Ukulhas
"Lia l'a résumé mieux que quiconque : c'est la seule île où nous soyons allés qui semblait balayée, et non mise en scène."
Une île sans voitures, bordée de corail, où toute une communauté a décidé que le paradis mérite d'être balayé chaque matin.
Nous avons failli ne jamais aller à Ukulhas. Toutes les brochures de resort que Lia trouvait en ligne montraient la même villa sur pilotis, la même piscine à débordement se fondant dans le même horizon turquoise, et à force, tout finissait par ressembler à la même photo avec un logo différent. Puis un propriétaire de guesthouse à qui nous avions écrit presque par hasard a mentionné, comme en passant, que son île de l’atoll d’Alif Alif ne comptait pas une seule voiture. C’en était fini de nos hésitations : nous avons réservé le transfert en hors-bord dans l’heure qui suivait.
Ce qui m’a frappé en premier, ce n’était pas l’eau, même si l’eau est réellement quelque chose, c’était le sol. Ukulhas fait partie de ces îles locales qui se sont ouvertes aux voyageurs indépendants après le changement de réglementation maldivienne de 2009, autorisant le tourisme sur les îles habitées au lieu de le cantonner derrière les portes des resorts, et on sent cette histoire sous ses pieds. Les ruelles de sable sont ratissées, les poubelles sont triées par couleur, et l’île applique depuis le début des années 2010 un système de tri des déchets qui lui a valu la réputation d’être l’une des îles les plus propres du pays. J’ai posé la question à notre hôte pendant le petit-déjeuner, il a simplement haussé les épaules, comme si c’était une évidence de prendre soin du seul foyer que l’on possède.

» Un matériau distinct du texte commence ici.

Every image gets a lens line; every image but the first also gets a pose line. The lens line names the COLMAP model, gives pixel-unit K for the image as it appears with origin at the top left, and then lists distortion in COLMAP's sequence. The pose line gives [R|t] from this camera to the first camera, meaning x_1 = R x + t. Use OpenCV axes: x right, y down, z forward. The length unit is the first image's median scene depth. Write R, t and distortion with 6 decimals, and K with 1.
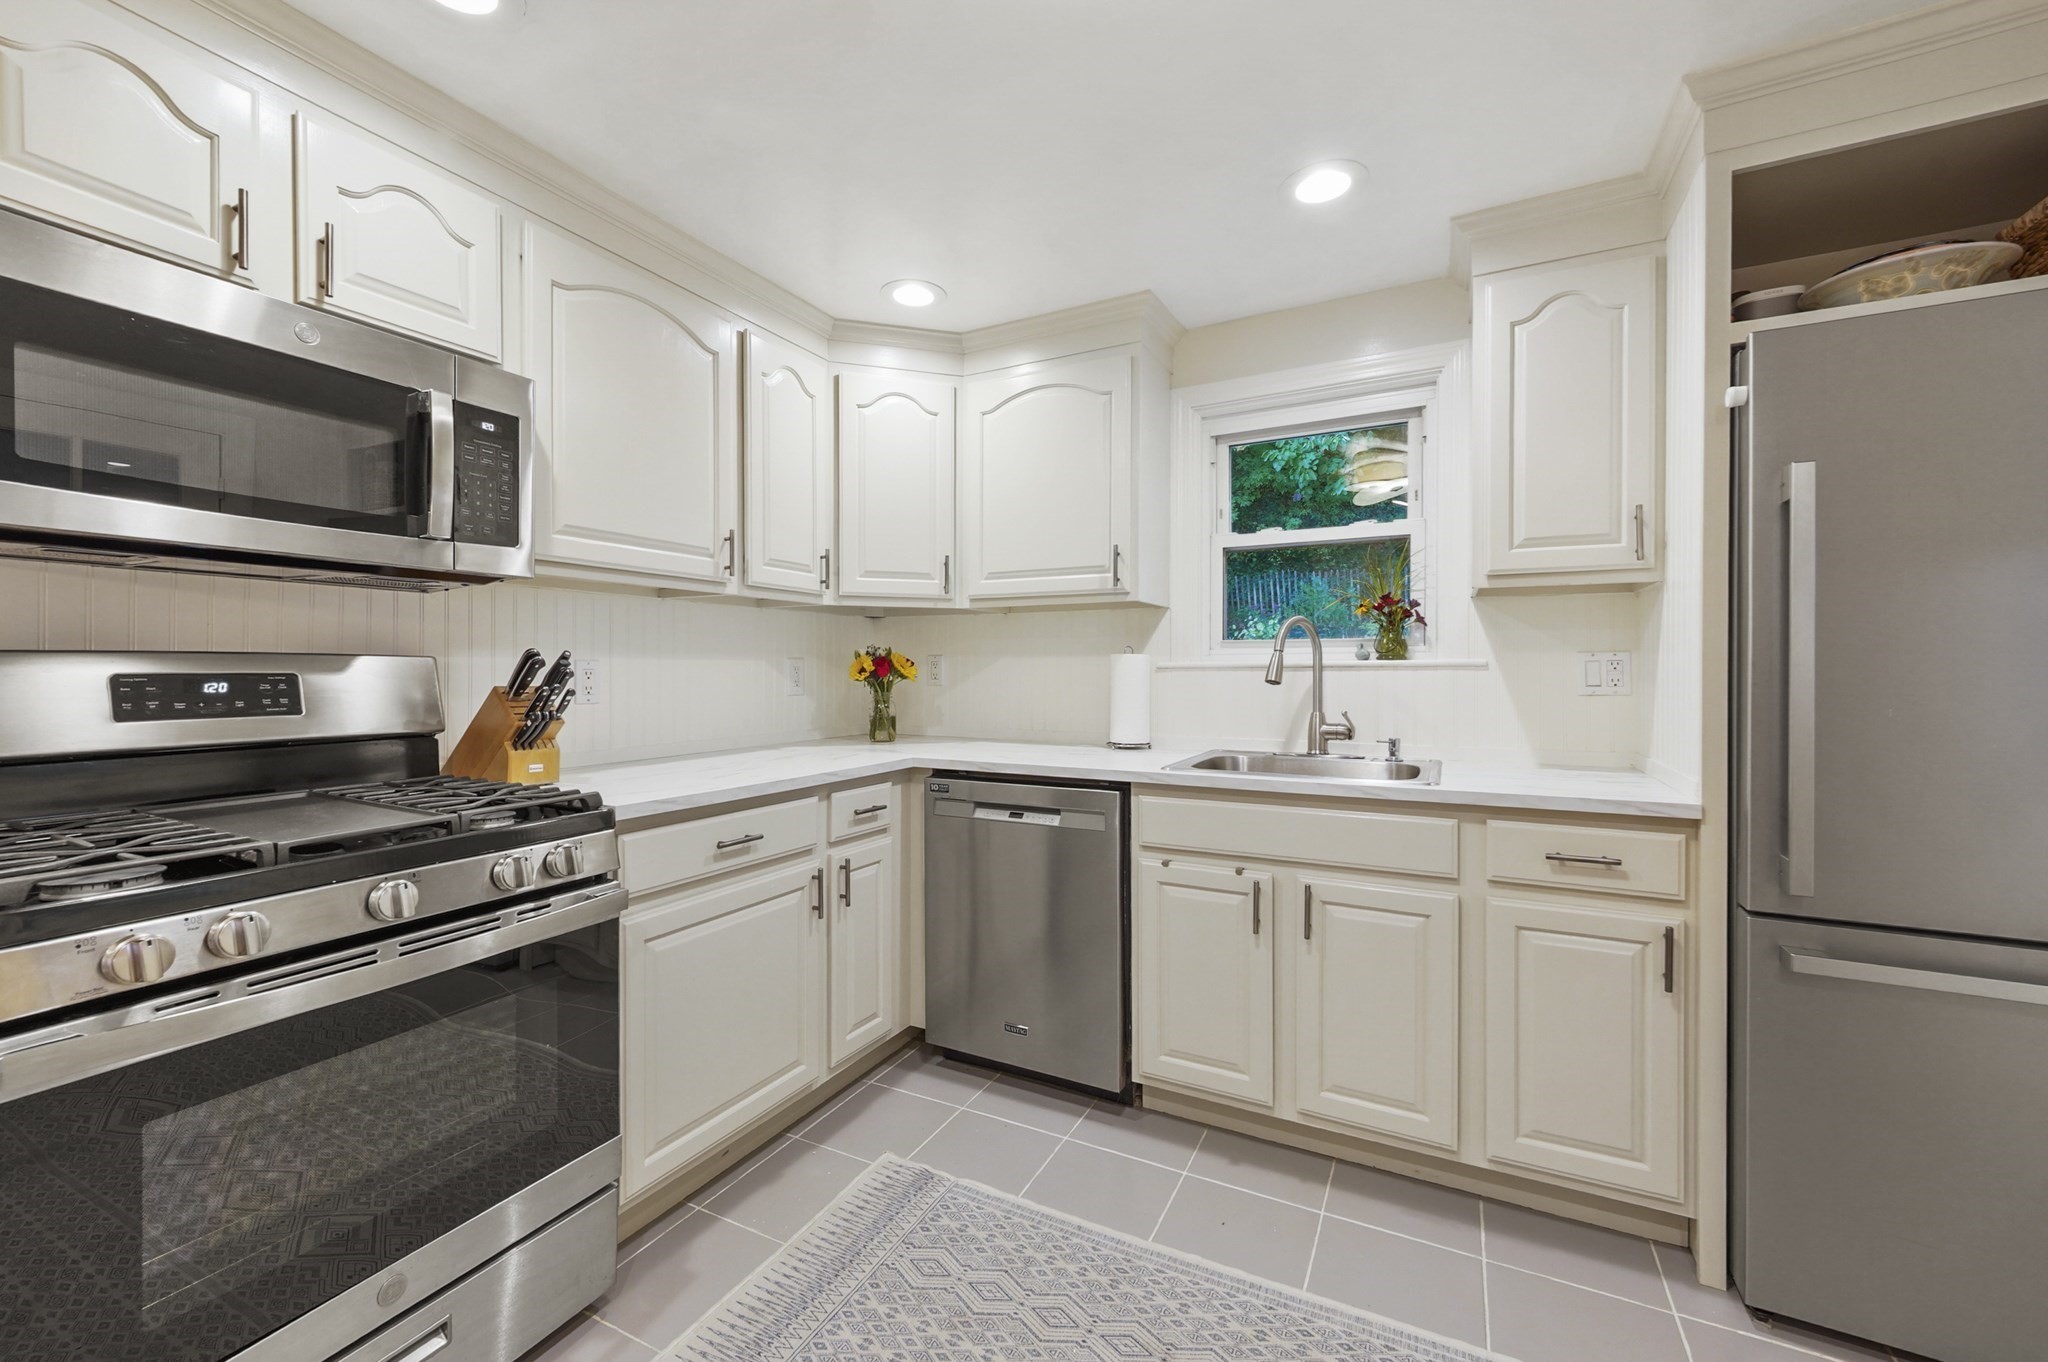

Lia est la plongeuse en snorkeling du couple, moi je suis plutôt du genre à patauger jusqu’aux genoux et à admirer depuis une distance prudente, mais même moi je me suis laissé happer par le récif frangeant. Il est peu profond et calme, juste au large de la plage où l’on se baigne, si bien qu’on n’a besoin ni de bateau, ni de guide, ni même de beaucoup de courage : on avance simplement au-delà des genoux et le corail commence déjà. Elle est revenue de sa première baignade en parlant pendant bien vingt minutes, au déjeuner, d’un poisson-perroquet gros comme son avant-bras.

Les soirées ici s’écoulent à un rythme que j’avais presque oublié. Pas de moteurs, pas de klaxons, juste des sonnettes de vélo et, de temps à autre, l’appel à la prière flottant au-dessus des toits. Un soir, nous avons mangé du poisson de récif grillé sur la terrasse d’une guesthouse en regardant tout le ciel virer à l’orange, puis au rose, puis à ce violet profond et meurtri qui ne semble exister qu’au-dessus de l’eau, et je me souviens m’être dit que cette île discrète et sans prétention avait, sans même y penser, surpassé en romantisme toutes les brochures de resort que nous avions feuilletées.
Quand y aller : Nous y sommes allés en février, en plein dans la fenêtre de décembre à avril, et nous avons eu une mer plate et calme presque tous les jours, idéal si faire du snorkeling sur le récif frangeant est l’objectif principal du voyage.